PROBLEM »
Could you set down exactly the lines in the records below between the line holding "right shoulder: (991, 257, 3)" and the line holding "right ankle: (1178, 487, 17)", inclusive?

*** AVAILABLE DATA Section Begins ***

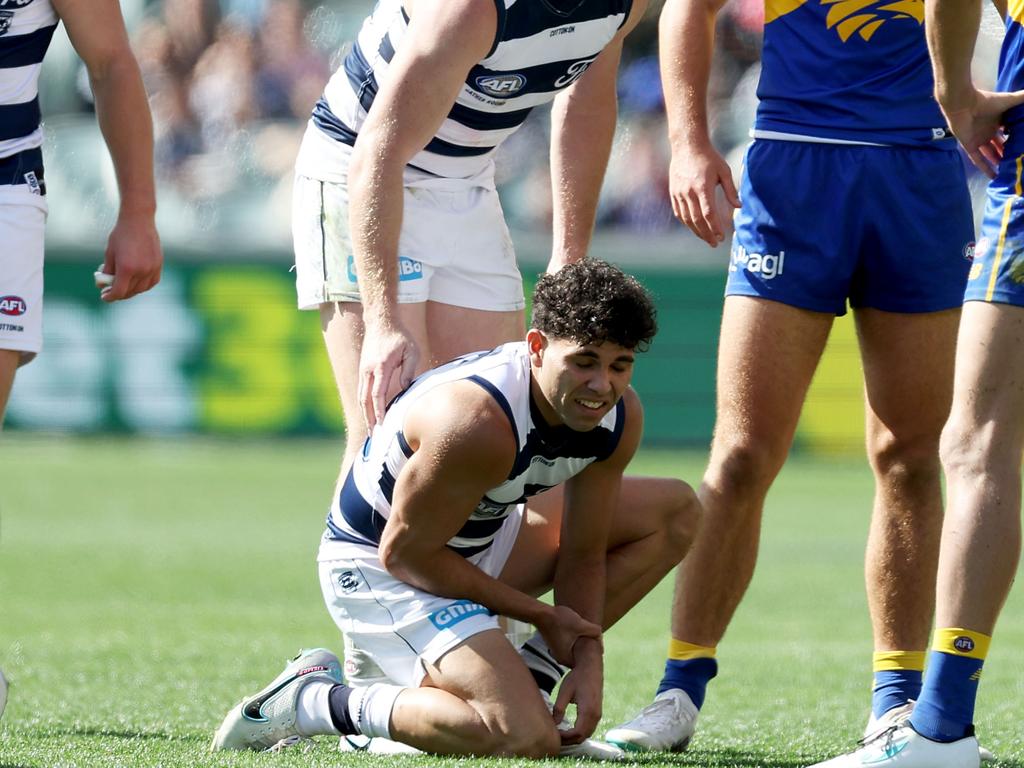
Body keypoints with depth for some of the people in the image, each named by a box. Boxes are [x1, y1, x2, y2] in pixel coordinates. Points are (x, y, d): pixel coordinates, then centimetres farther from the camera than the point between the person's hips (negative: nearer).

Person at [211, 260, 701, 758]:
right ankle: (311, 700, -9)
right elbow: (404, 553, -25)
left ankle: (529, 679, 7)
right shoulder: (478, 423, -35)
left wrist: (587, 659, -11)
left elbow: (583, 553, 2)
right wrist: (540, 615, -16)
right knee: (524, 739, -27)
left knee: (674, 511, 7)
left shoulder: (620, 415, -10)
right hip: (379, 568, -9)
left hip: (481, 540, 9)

*** AVAILABLE DATA Section Ends ***
*** AVAILABLE DATA Section Begins ***

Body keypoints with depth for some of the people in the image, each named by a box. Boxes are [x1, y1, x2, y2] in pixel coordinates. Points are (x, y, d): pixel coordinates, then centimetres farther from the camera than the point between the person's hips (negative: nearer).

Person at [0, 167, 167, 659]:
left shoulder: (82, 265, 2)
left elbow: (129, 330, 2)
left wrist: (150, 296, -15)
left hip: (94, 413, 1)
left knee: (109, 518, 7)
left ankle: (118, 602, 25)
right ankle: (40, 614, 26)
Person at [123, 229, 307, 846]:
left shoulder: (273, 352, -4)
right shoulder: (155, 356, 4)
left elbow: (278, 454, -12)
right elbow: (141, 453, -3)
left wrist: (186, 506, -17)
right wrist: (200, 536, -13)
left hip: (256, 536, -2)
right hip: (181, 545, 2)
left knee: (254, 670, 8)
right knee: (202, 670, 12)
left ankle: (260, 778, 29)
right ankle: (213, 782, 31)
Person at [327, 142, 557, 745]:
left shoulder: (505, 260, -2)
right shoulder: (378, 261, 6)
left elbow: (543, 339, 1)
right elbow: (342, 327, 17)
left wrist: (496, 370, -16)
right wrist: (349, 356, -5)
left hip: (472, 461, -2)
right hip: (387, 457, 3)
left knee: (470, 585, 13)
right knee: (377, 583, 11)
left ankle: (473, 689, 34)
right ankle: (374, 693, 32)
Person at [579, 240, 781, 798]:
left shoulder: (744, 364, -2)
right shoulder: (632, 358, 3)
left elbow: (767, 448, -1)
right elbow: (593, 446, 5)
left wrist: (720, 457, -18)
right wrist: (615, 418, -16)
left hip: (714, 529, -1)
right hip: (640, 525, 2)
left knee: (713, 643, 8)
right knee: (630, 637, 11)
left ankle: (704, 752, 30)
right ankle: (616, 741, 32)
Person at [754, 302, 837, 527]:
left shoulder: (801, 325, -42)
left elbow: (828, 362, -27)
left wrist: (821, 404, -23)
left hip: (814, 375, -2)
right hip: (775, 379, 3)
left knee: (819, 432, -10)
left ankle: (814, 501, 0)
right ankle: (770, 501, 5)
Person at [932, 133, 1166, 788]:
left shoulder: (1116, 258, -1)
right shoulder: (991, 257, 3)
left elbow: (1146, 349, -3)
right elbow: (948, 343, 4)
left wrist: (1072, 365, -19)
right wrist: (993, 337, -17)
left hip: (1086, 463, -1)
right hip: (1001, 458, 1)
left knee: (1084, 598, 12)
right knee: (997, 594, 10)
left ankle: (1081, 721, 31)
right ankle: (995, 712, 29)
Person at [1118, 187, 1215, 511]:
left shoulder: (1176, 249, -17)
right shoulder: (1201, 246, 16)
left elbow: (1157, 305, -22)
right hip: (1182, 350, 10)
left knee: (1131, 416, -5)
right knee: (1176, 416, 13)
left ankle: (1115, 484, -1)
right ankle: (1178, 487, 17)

*** AVAILABLE DATA Section Ends ***

ANSWER SPACE »
right shoulder: (991, 257, 3)
left elbow: (1146, 349, -3)
right elbow: (948, 343, 4)
left wrist: (1072, 365, -19)
right wrist: (993, 337, -17)
left hip: (1086, 463, -1)
right hip: (1001, 458, 1)
left knee: (1084, 598, 12)
right knee: (997, 594, 10)
left ankle: (1081, 721, 31)
right ankle: (995, 712, 29)
Person at [1118, 187, 1215, 511]:
left shoulder: (1176, 249, -17)
right shoulder: (1201, 246, 16)
left elbow: (1157, 305, -22)
right hip: (1182, 350, 10)
left knee: (1131, 416, -5)
right knee: (1176, 416, 13)
left ankle: (1115, 484, -1)
right ankle: (1178, 487, 17)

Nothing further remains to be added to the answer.